Your product should be pretty enough to fuck. This is the intrinsic beauty of a printed medium. You can be a sour, bizarre-looking, unkempt crackpot (God knows I am), but so long as your product is slick and appealing, you've taken care of the aesthetics issue. Feel free to let yourself go to utter shit, but tart your product up, gloss it to a high sheen.

People do not want ugly. People tend to be rather daft and easily amused. People want flashing lights and dinosaurs. "Oooooh," the people will say. "Sparkly."

A fine example: writer A. David Lewis has produced two issues of MORTAL COILS, a sort of suspense series with sci-fi overtones. The art is professional looking and the stories aren't half bad. The first issue had its share of kinks, but the second was good, solid work. It's worth the money which, considering the price of comics, is saying something.

But even when Lewis was still getting the hang of writing and self-publishing his own comics, he was already two steps ahead of every other neophyte out there. His book looked excellent. The cover stock was nice; the paper was high-quality. He took the time to get advance pull-quotes for the back of the book from respectable sources. Nothing was misspelled. He contacted press outlets (including SAVANT), sent out copies, double-checked on the status of the review copies and the reviews themselves through friendly E-mails.

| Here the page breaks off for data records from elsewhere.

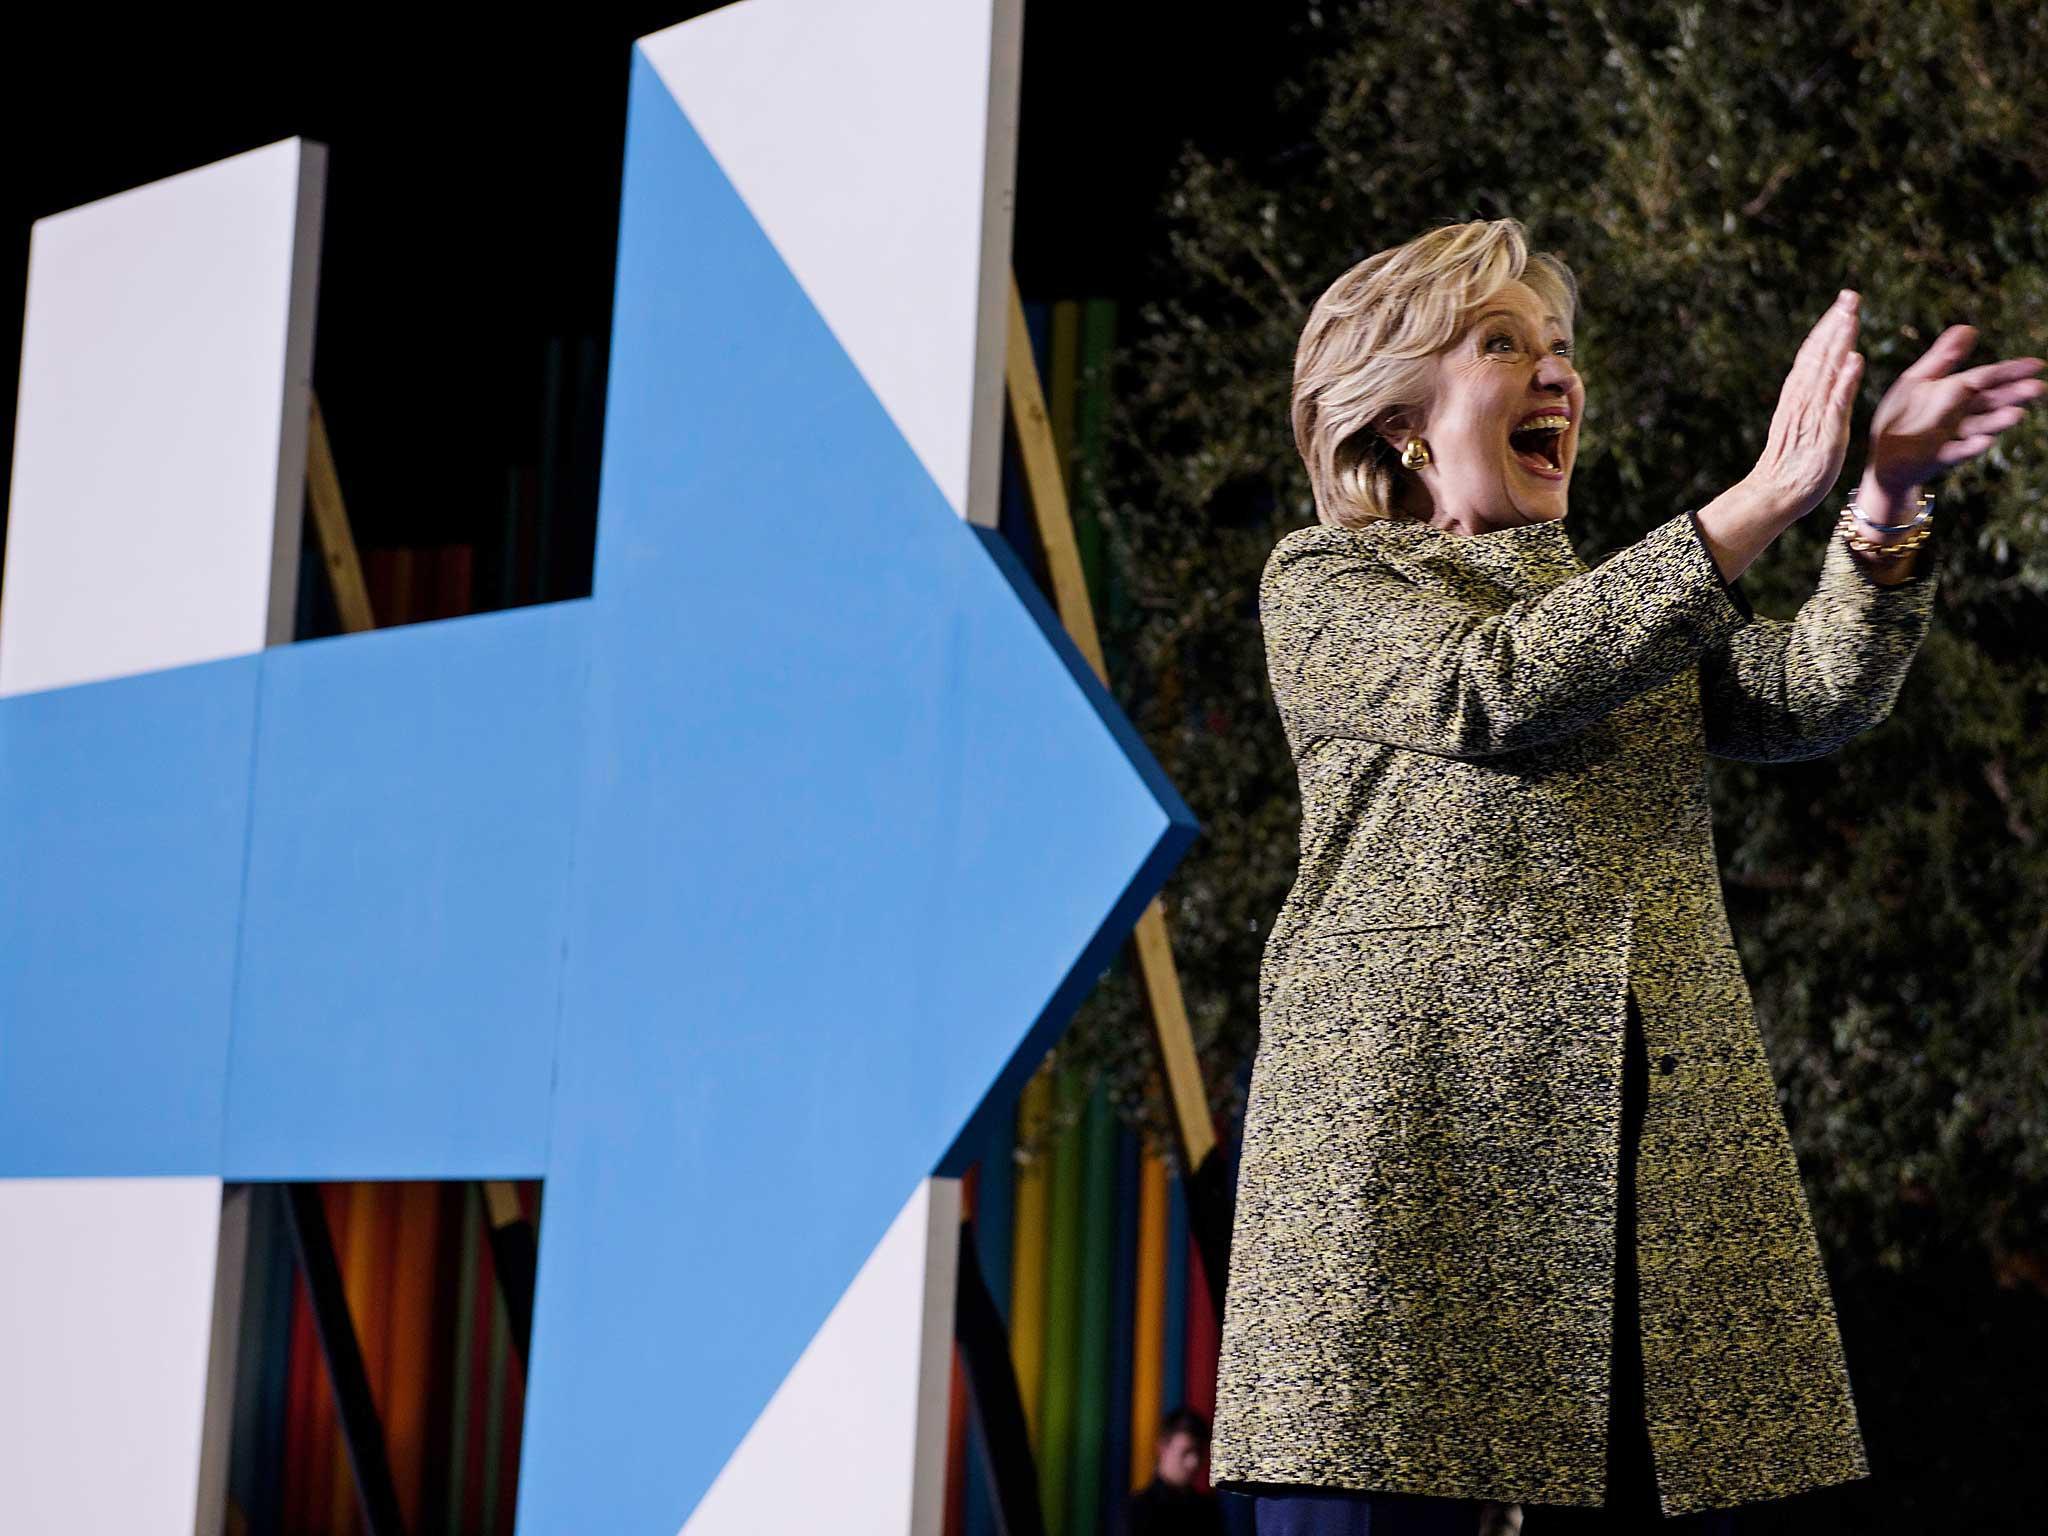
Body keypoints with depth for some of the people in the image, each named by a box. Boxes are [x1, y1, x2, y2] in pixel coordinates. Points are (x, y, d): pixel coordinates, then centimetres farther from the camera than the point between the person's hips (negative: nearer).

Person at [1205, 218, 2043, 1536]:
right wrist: (1762, 505, -15)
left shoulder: (1635, 602, 26)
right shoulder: (1325, 585, 10)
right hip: (1415, 1125, -4)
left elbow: (1813, 699, 6)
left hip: (1667, 1152, 5)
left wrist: (1887, 505, -13)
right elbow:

Lewis, like too many other comics creators (or, for that matter, bands, prose writers, etc.), did not sit back and expect a reading audience to dig around and uncover his heretofore unknown writing genius, nor did he put out a clunky-looking bit of work with some interesting contents. Anyone picking up a copy of MORTAL COILS, without looking at the publisher's imprint, would not know the difference between it and a book from Dark Horse, or any other respected and established comic book imprint. Perhaps more importantly, anyone who rarely or never reads comics would not pick up the book and immediately put it down because it looks like it was printed in someone's garage.

Like the lady said, nobody likes ugly people.

I'm not proposing a sell-out attitude, here. Write and draw the kind of comics you're compelled to write and draw; the kind of comics you want to read. But why sabotage your efforts by thinking small and relegating yourself to a miniscule readership? You may not want some perky VJ hawking your comic on TRL, but an audience of ten, twenty, or fifty thousand intelligent readers would certainly be preferable to four or five hundred astute aficionados. Like it or not, even plenty of kind, discerning people aren't going to cut your slapdash production effort much slack. People will sit through grainy independent movies and listened to kick-ass local bands in a club with a lousy sound system, but this is comics. This is, for now, the sub-basement. Anyone picking up a comic will have already pushed their innate forgiveness as far as it will go.

Your comic, as an entity unto itself, will be much better received if it has a solid polish and is given a little legwork with the press. Comics in general can always use an image boost. Think big.

Meanwhile, I'll be over here in the corner with my High Life, scowling.